Desember di Lampung Timur: Semarak Pernikahan dan Aroma Durian
Inspirasi

Desember di Lampung Timur: Semarak Pernikahan dan Aroma Durian

  30 Dec 2024 |   38 |   Penulis : PC APRI Lampung Timur|   Publisher : Biro Humas APRI Lampung

Mataram Baru : 30 Desember 2024

“Wah enak nih tahun baru buka durian”, candaan ini pun ikut laris di bulan Desember.

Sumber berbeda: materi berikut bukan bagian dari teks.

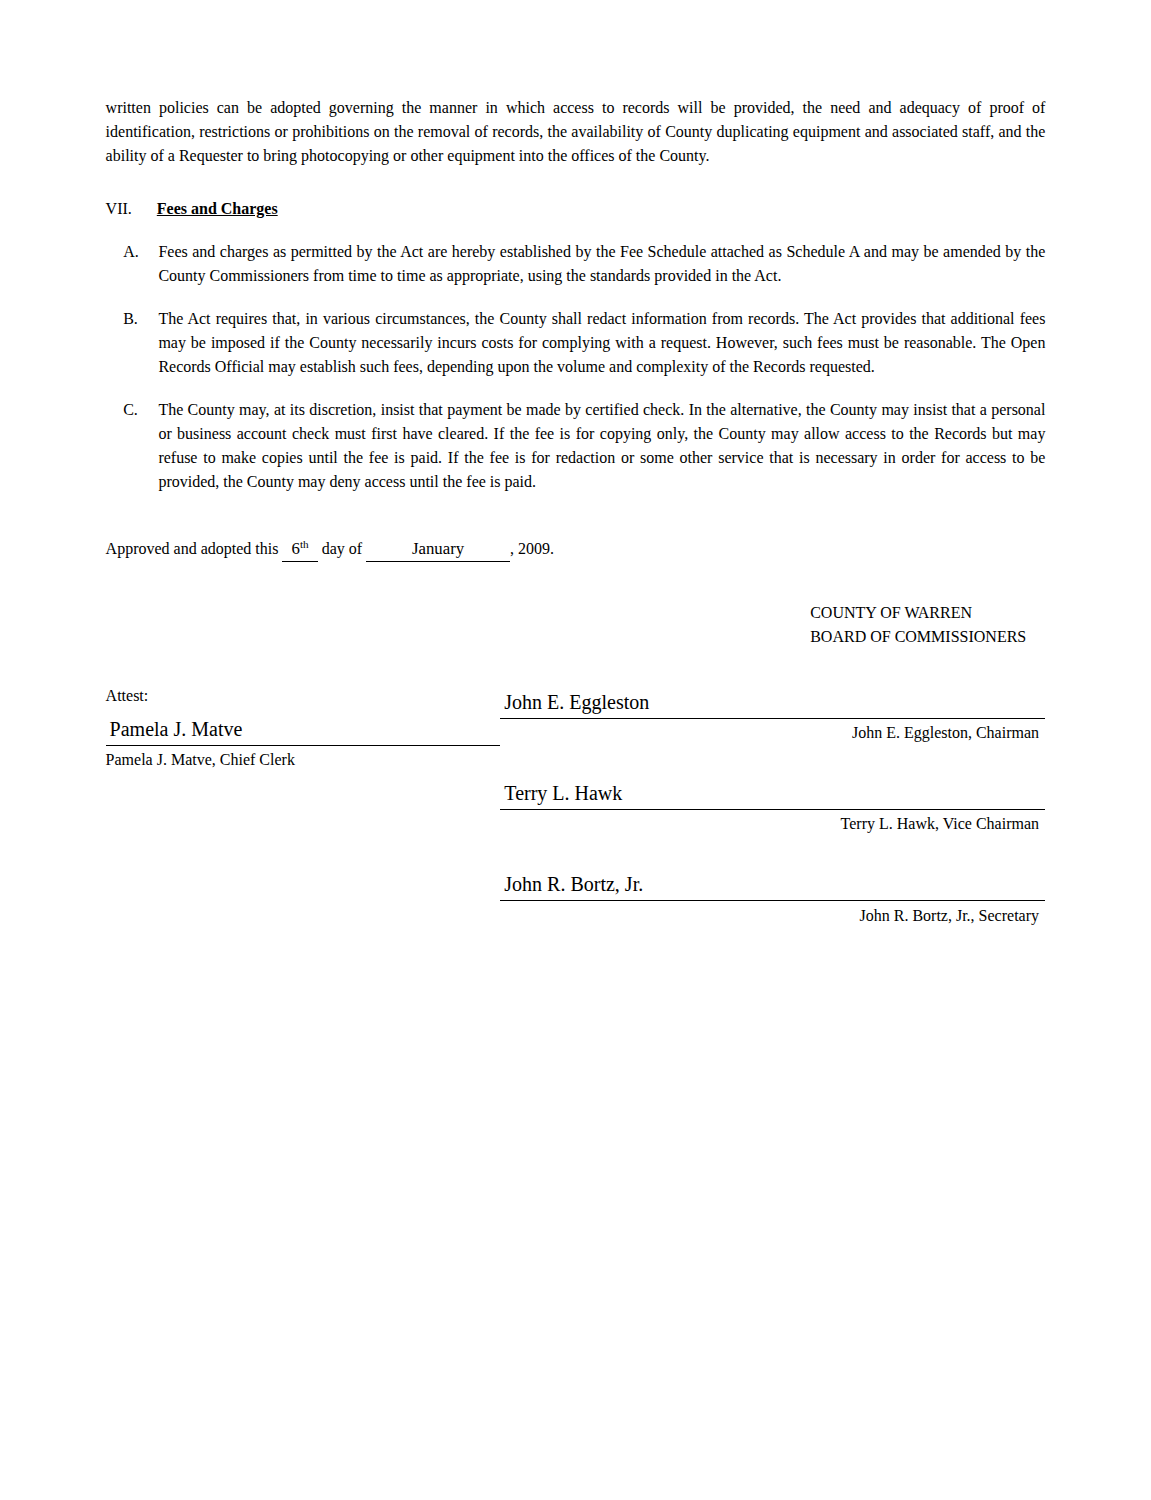written policies can be adopted governing the manner in which access to records will be provided, the need and adequacy of proof of identification, restrictions or prohibitions on the removal of records, the availability of County duplicating equipment and associated staff, and the ability of a Requester to bring photocopying or other equipment into the offices of the County.
VII. Fees and Charges
A.
Fees and charges as permitted by the Act are hereby established by the Fee Schedule attached as Schedule A and may be amended by the County Commissioners from time to time as appropriate, using the standards provided in the Act.
B.
The Act requires that, in various circumstances, the County shall redact information from records. The Act provides that additional fees may be imposed if the County necessarily incurs costs for complying with a request. However, such fees must be reasonable. The Open Records Official may establish such fees, depending upon the volume and complexity of the Records requested.
C.
The County may, at its discretion, insist that payment be made by certified check. In the alternative, the County may insist that a personal or business account check must first have cleared. If the fee is for copying only, the County may allow access to the Records but may refuse to make copies until the fee is paid. If the fee is for redaction or some other service that is necessary in order for access to be provided, the County may deny access until the fee is paid.
Approved and adopted this 6th day of January, 2009.
COUNTY OF WARREN
BOARD OF COMMISSIONERS
| Attest: Pamela J. Matve Pamela J. Matve, Chief Clerk | John E. Eggleston John E. Eggleston, Chairman Terry L. Hawk Terry L. Hawk, Vice Chairman John R. Bortz, Jr. John R. Bortz, Jr., Secretary |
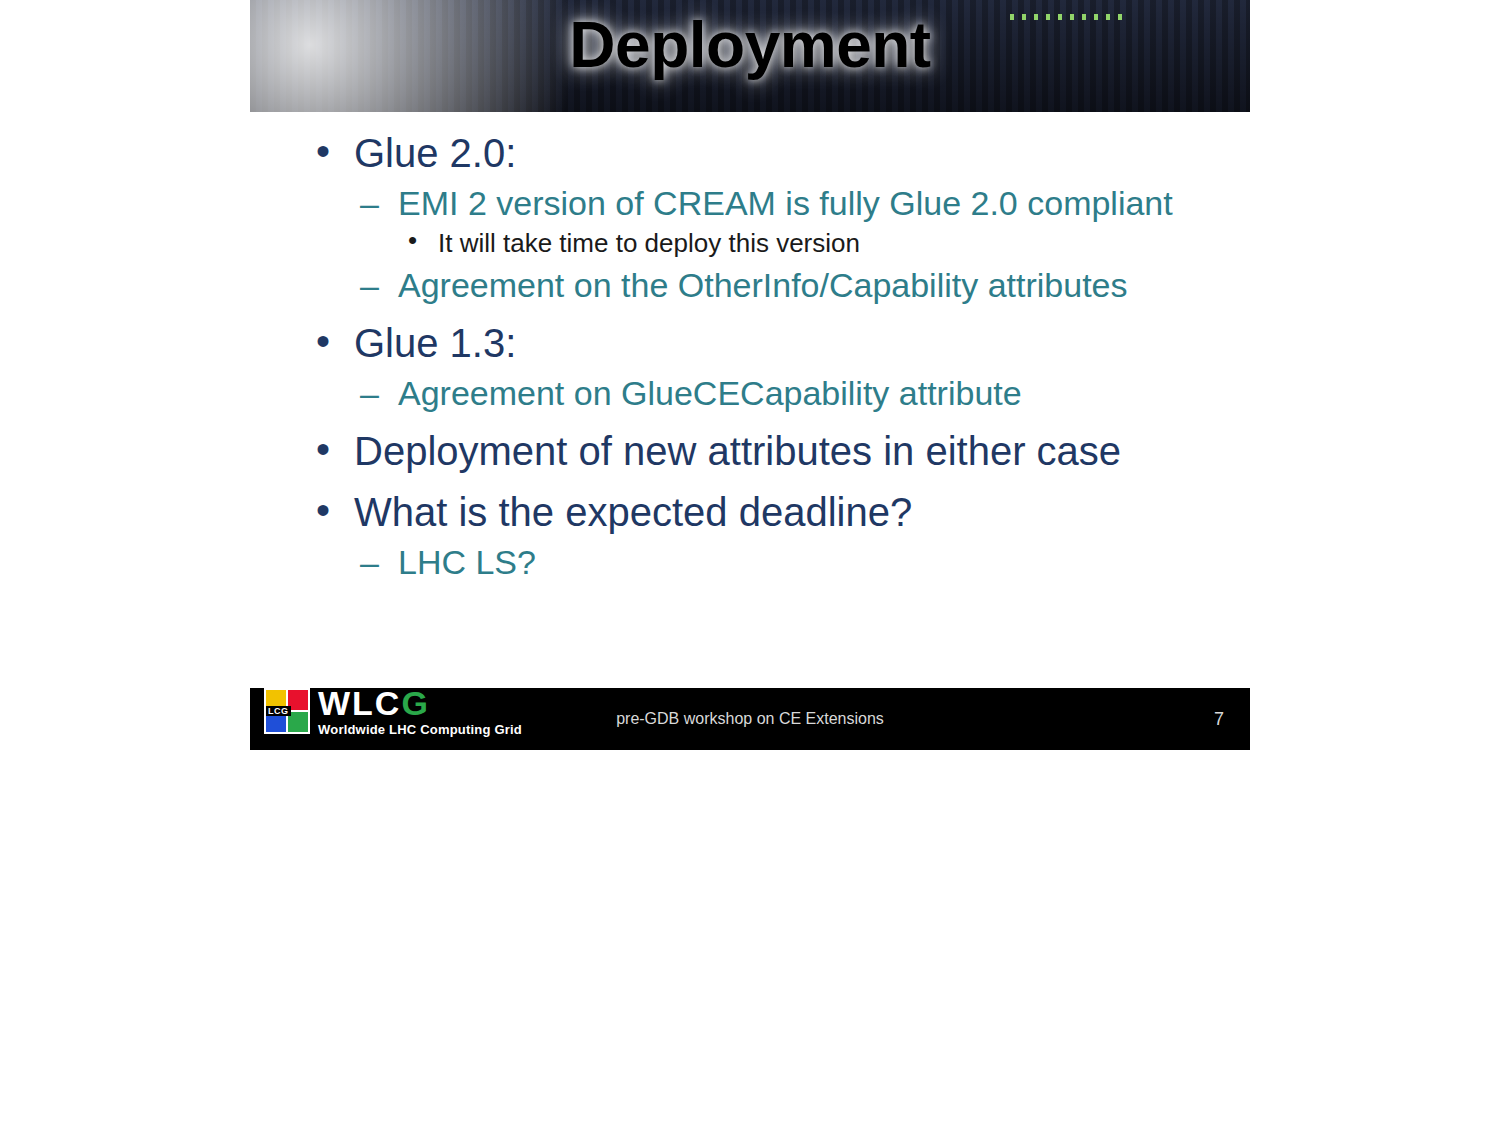Deployment
Glue 2.0:
EMI 2 version of CREAM is fully Glue 2.0 compliant
It will take time to deploy this version
Agreement on the OtherInfo/Capability attributes
Glue 1.3:
Agreement on GlueCECapability attribute
Deployment of new attributes in either case
What is the expected deadline?
LHC LS?
pre-GDB workshop on CE Extensions
7
LCG
WLCG
Worldwide LHC Computing Grid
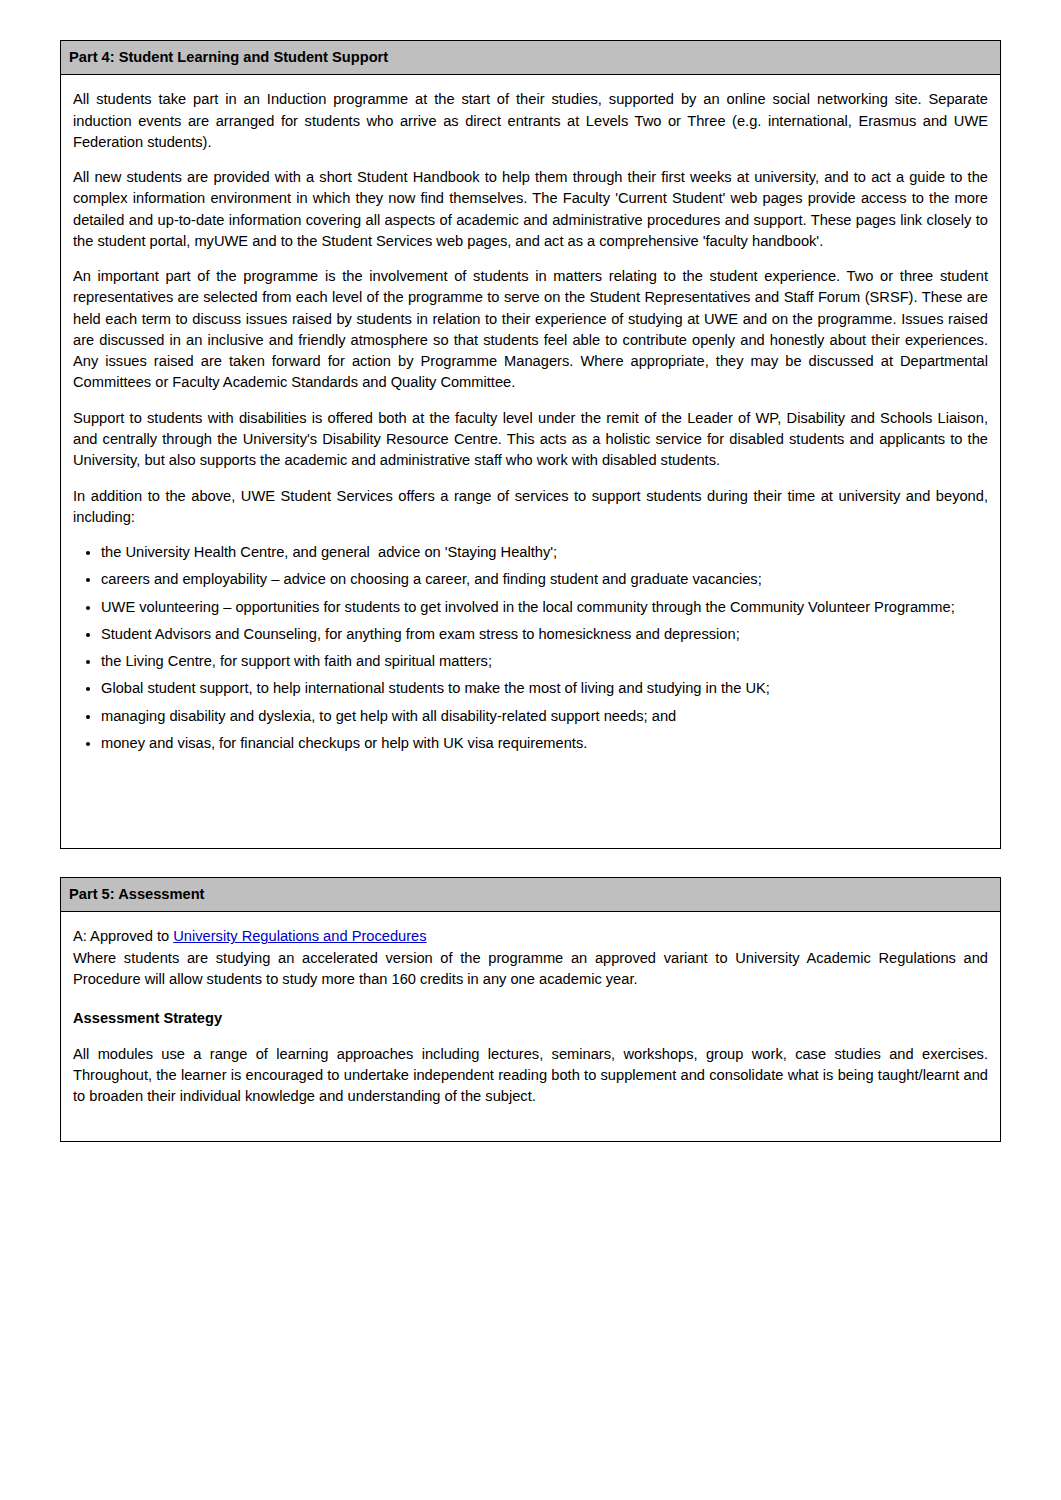Part 4: Student Learning and Student Support
All students take part in an Induction programme at the start of their studies, supported by an online social networking site. Separate induction events are arranged for students who arrive as direct entrants at Levels Two or Three (e.g. international, Erasmus and UWE Federation students).
All new students are provided with a short Student Handbook to help them through their first weeks at university, and to act a guide to the complex information environment in which they now find themselves. The Faculty 'Current Student' web pages provide access to the more detailed and up-to-date information covering all aspects of academic and administrative procedures and support. These pages link closely to the student portal, myUWE and to the Student Services web pages, and act as a comprehensive 'faculty handbook'.
An important part of the programme is the involvement of students in matters relating to the student experience. Two or three student representatives are selected from each level of the programme to serve on the Student Representatives and Staff Forum (SRSF). These are held each term to discuss issues raised by students in relation to their experience of studying at UWE and on the programme. Issues raised are discussed in an inclusive and friendly atmosphere so that students feel able to contribute openly and honestly about their experiences. Any issues raised are taken forward for action by Programme Managers. Where appropriate, they may be discussed at Departmental Committees or Faculty Academic Standards and Quality Committee.
Support to students with disabilities is offered both at the faculty level under the remit of the Leader of WP, Disability and Schools Liaison, and centrally through the University's Disability Resource Centre. This acts as a holistic service for disabled students and applicants to the University, but also supports the academic and administrative staff who work with disabled students.
In addition to the above, UWE Student Services offers a range of services to support students during their time at university and beyond, including:
the University Health Centre, and general advice on 'Staying Healthy';
careers and employability – advice on choosing a career, and finding student and graduate vacancies;
UWE volunteering – opportunities for students to get involved in the local community through the Community Volunteer Programme;
Student Advisors and Counseling, for anything from exam stress to homesickness and depression;
the Living Centre, for support with faith and spiritual matters;
Global student support, to help international students to make the most of living and studying in the UK;
managing disability and dyslexia, to get help with all disability-related support needs; and
money and visas, for financial checkups or help with UK visa requirements.
Part 5: Assessment
A: Approved to University Regulations and Procedures
Where students are studying an accelerated version of the programme an approved variant to University Academic Regulations and Procedure will allow students to study more than 160 credits in any one academic year.
Assessment Strategy
All modules use a range of learning approaches including lectures, seminars, workshops, group work, case studies and exercises. Throughout, the learner is encouraged to undertake independent reading both to supplement and consolidate what is being taught/learnt and to broaden their individual knowledge and understanding of the subject.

Desember di Lampung Timur hadir dengan pesonanya yang khas. Hujan deras membasahi tanah, menciptakan suasana sejuk dan harum khas Bumei Tuah Bepadan. Di antara rintik yang turun, aroma durian merebak dari gubuk-gubuk penjual durian dipinggir jalan, mengundang selera siapa saja yang melintas. Di sisi lain, Riuh pesta pernikahan memenuhi tiap pelosok wilayah. Alunan gendang, tawa tamu, dan sorak anak-anak yang bermain di sekitar tenda, seolah berpadu dengan wangi durian yang mengisi udara. Dua fenomena khas muncul bersamaan, musim pernikahan yang riuh dengan pesta adat dan panen durian yang menghadirkan kelezatan tak tertandingi. Kedua hal ini, meski terlihat sederhana namun memiliki tempat istimewa dalam kehidupan masyarakat setempat. Musim pernikahan dan musim durian bukan hanya kebetulan, keduanya adalah simbol keberkahan, kebersamaan, dan kemeriahan hidup di penghujung tahun.

Pengalaman ini nyata bagi saya ketika suatu sore menyusuri sepanjang jalan lintas timur Lampung di tengah gerimis. Hawa sejuk musim hujan berpadu dengan aroma durian yang merebak dari tumpukan buah, menciptakan sensasi unik yang tak terlupakan. Sepanjang jalan banyak saya temui tenda pesta pernikahan dengan nuansa warna-warni, lengkap dengan alunan musik tradisional yang mengiringi prosesi adat. Di sisi lain, di sepanjang jalan lintas timur, gubuk-gubuk sederhana yang dipenuhi durian berjajar menawarkan godaan bagi siapa saja yang lewat.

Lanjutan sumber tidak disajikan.